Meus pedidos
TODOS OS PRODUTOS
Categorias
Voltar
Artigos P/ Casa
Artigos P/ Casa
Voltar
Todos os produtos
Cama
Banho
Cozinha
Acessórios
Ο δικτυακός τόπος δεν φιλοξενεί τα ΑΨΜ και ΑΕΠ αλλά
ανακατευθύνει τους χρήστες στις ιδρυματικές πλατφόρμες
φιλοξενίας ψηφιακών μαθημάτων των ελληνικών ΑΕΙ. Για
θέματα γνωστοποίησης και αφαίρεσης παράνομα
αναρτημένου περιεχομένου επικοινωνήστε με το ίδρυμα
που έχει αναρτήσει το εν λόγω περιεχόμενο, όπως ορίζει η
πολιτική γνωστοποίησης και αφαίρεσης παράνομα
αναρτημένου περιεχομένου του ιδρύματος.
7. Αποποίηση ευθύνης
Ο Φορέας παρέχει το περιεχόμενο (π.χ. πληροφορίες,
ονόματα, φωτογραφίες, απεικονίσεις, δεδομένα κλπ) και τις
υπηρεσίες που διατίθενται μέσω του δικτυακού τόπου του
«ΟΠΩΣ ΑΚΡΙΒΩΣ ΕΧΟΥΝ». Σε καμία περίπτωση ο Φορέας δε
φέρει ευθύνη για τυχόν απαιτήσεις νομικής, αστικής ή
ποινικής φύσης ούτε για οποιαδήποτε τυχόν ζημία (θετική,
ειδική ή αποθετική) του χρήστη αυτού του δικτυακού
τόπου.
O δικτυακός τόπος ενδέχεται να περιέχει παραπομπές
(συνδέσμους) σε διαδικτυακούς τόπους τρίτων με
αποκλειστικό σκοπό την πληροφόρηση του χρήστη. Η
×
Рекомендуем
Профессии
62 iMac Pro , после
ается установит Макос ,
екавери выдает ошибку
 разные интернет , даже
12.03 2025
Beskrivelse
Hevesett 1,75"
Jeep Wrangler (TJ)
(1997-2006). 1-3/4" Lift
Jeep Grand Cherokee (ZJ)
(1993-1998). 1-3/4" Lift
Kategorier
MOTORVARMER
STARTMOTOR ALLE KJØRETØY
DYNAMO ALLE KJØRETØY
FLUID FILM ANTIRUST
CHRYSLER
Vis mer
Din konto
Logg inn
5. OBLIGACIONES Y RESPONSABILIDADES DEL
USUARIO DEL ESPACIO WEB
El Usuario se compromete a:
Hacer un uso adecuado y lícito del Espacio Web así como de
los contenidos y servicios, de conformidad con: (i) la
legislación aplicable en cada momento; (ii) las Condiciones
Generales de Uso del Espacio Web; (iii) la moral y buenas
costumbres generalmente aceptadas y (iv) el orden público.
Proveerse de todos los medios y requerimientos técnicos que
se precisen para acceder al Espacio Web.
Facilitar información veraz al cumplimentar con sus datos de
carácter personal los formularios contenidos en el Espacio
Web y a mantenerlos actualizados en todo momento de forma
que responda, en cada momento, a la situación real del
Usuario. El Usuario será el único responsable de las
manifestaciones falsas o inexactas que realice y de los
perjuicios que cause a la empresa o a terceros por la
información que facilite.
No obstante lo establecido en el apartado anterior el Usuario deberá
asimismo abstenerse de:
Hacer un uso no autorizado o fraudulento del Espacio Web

#### Problem details
An exact copy of the lines above, from the one containing "Ο δικτυακός τόπος" through the one containing "Generales de Uso", is the whole of the answer.

#### Completed task
Ο δικτυακός τόπος δεν φιλοξενεί τα ΑΨΜ και ΑΕΠ αλλά
ανακατευθύνει τους χρήστες στις ιδρυματικές πλατφόρμες
φιλοξενίας ψηφιακών μαθημάτων των ελληνικών ΑΕΙ. Για
θέματα γνωστοποίησης και αφαίρεσης παράνομα
αναρτημένου περιεχομένου επικοινωνήστε με το ίδρυμα
που έχει αναρτήσει το εν λόγω περιεχόμενο, όπως ορίζει η
πολιτική γνωστοποίησης και αφαίρεσης παράνομα
αναρτημένου περιεχομένου του ιδρύματος.
7. Αποποίηση ευθύνης
Ο Φορέας παρέχει το περιεχόμενο (π.χ. πληροφορίες,
ονόματα, φωτογραφίες, απεικονίσεις, δεδομένα κλπ) και τις
υπηρεσίες που διατίθενται μέσω του δικτυακού τόπου του
«ΟΠΩΣ ΑΚΡΙΒΩΣ ΕΧΟΥΝ». Σε καμία περίπτωση ο Φορέας δε
φέρει ευθύνη για τυχόν απαιτήσεις νομικής, αστικής ή
ποινικής φύσης ούτε για οποιαδήποτε τυχόν ζημία (θετική,
ειδική ή αποθετική) του χρήστη αυτού του δικτυακού
τόπου.
O δικτυακός τόπος ενδέχεται να περιέχει παραπομπές
(συνδέσμους) σε διαδικτυακούς τόπους τρίτων με
αποκλειστικό σκοπό την πληροφόρηση του χρήστη. Η
×
Рекомендуем
Профессии
62 iMac Pro , после
ается установит Макос ,
екавери выдает ошибку
 разные интернет , даже
12.03 2025
Beskrivelse
Hevesett 1,75"
Jeep Wrangler (TJ)
(1997-2006). 1-3/4" Lift
Jeep Grand Cherokee (ZJ)
(1993-1998). 1-3/4" Lift
Kategorier
MOTORVARMER
STARTMOTOR ALLE KJØRETØY
DYNAMO ALLE KJØRETØY
FLUID FILM ANTIRUST
CHRYSLER
Vis mer
Din konto
Logg inn
5. OBLIGACIONES Y RESPONSABILIDADES DEL
USUARIO DEL ESPACIO WEB
El Usuario se compromete a:
Hacer un uso adecuado y lícito del Espacio Web así como de
los contenidos y servicios, de conformidad con: (i) la
legislación aplicable en cada momento; (ii) las Condiciones
Generales de Uso del Espacio Web; (iii) la moral y buenas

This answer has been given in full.